In the past five years of real estate overseas mergers and acquisitions, China’s sovereign wealth fund, CIC, is also very active. In the top ten real estate industry mergers and acquisitions, CIC swept four transactions, including Logicor Europe, a Blackstone logistics company recently acquired for $92.2 billion. The deal is in progress. CIC's global real estate portfolio also includes 12 billion yuan worth of Australian office assets bought from Morgan Stanley, 10 shopping centers in France and Belgium, and Chiswick Park in London.

Vanke has real estate development projects in the United States, the United Kingdom, and Singapore. However, what is most concerned by international public opinion is that in July this year, the Chinese consortium led by Vanke Group acquired ProLogis, a logistics company of Singapore-listed companies, for US$16.1 billion (about RMB107.6 billion). In terms of shareholding ratio, Vanke Group accounted for 21.4%, Houpu Investment accounted for 21.3%, Gaochun Capital accounted for 21.2%, Bank of China Group Investment Co., Ltd. accounted for 15%, and ProLogis management accounted for 21.2%. The deal will be completed by April 14, 2018 at the latest. In addition, Vanke's foreign landmarks include RyderCourt, an office building in central London, and several apartments and office buildings in New York.

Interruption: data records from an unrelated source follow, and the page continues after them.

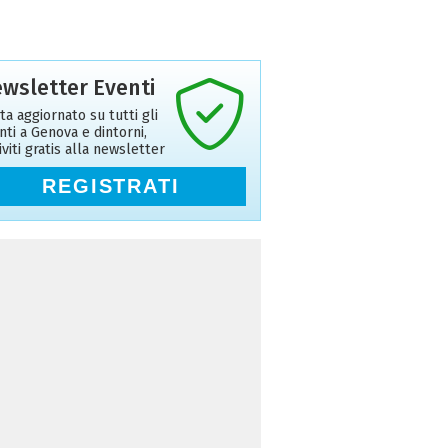
wsletter Eventi
ta aggiornato su tutti gli
nti a Genova e dintorni,
riviti gratis alla newsletter
REGISTRATI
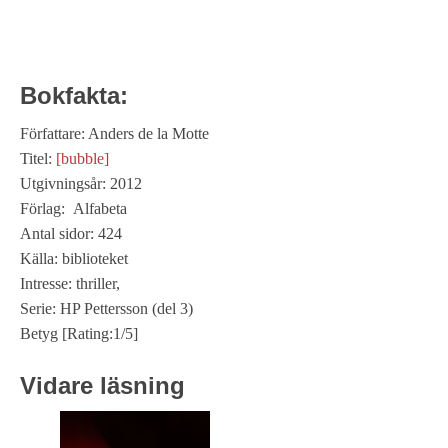
Bokfakta:
Författare: Anders de la Motte
Titel:
[bubble]
Utgivningsår: 2012
Förlag: Alfabeta
Antal sidor: 424
Källa: biblioteket
Intresse: thriller,
Serie: HP Pettersson (del 3)
Betyg [Rating:1/5]
Vidare läsning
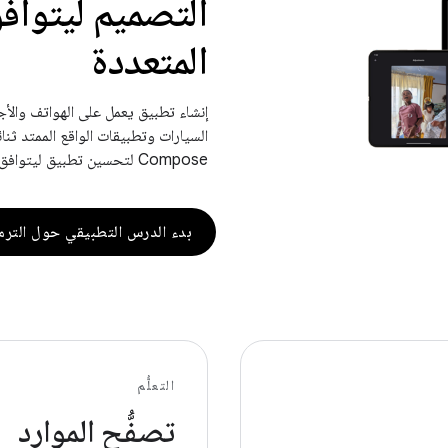
التصميم ليتواف
المتعددة
Compose لتحسين تطبيق ليتوافق مع أحجام الشاشات وإعداداتها المختلفة.
بدء الدرس التطبيقي حول الترم
التعلُّم
تصفُّح الموارد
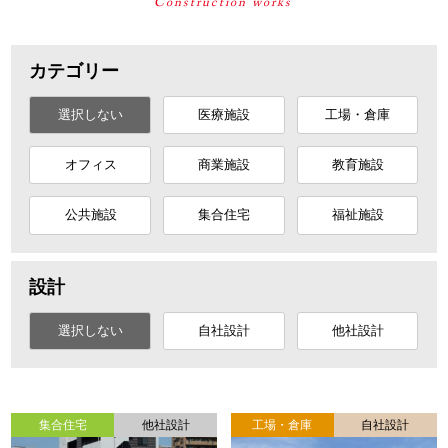
カテゴリー
選択しない
医療施設
工場・倉庫
オフィス
商業施設
教育施設
公共施設
集合住宅
福祉施設
設計
選択しない
自社設計
他社設計
集合住宅
他社設計
工場・倉庫
自社設計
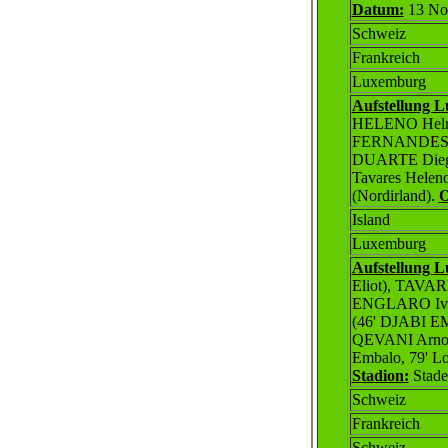
Datum:
13 No
Schweiz
Frankreich
Luxemburg
Aufstellung 
HELENO Helm
FERNANDES M
DUARTE Dieg
Tavares Heleno 
(Nordirland
)
.
O
Island
Luxemburg
Aufstellung 
Eliot), TAVA
ENGLARO Iva
(46' DJABI 
QEVANI Arno
Embalo, 79' L
Stadion:
Stade 
Schweiz
Frankreich
Schweiz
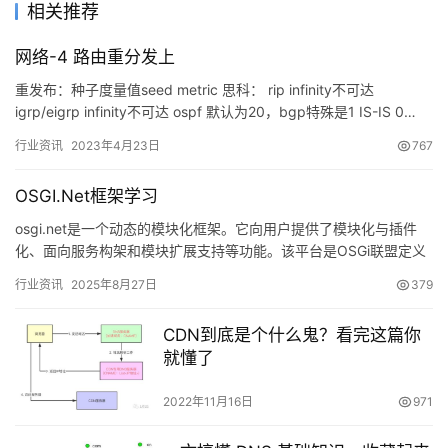
答
相关推荐
社
区
网络-4 路由重分发上
重发布：种子度量值seed metric 思科： rip infinity不可达
优
登录
注册
igrp/eigrp infinity不可达 ospf 默认为20，bgp特殊是1 IS-IS 0…
速
行业资讯
2023年4月23日
767
盾
OSGI.Net框架学习
动
osgi.net是一个动态的模块化框架。它向用户提供了模块化与插件
态
化、面向服务构架和模块扩展支持等功能。该平台是OSGi联盟定义
的服务平台规范移植到.NET的实现。 …
行业资讯
2025年8月27日
379
CDN到底是个什么鬼？看完这篇你
就懂了
2022年11月16日
971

The global landmarks bought by Chinese companies include SOHO China CEO, Pan Shiyi’s wife Zhang Xin’s trust fund of 9.4 billion yuan to buy the US General Motors Building, and Zhongli Land’s 9.5 billion yuan to buy the London Rantholt Building. Hong Kong Wantong Building, which was bought by the big estate of 10.8 billion yuan, China Ping An bought the Lloyd Building of London landmark building in London for 2.4 billion yuan, and the Bank of China agreed to spend nearly 4 billion yuan to buy the 28-story building under construction in New York, USA. Bryant Park No. 7 and China Life and Qatar Holdings jointly acquired a 90% stake in the 10 Upper Bank Street building near Canary Wharf for approximately RMB 6.8 billion.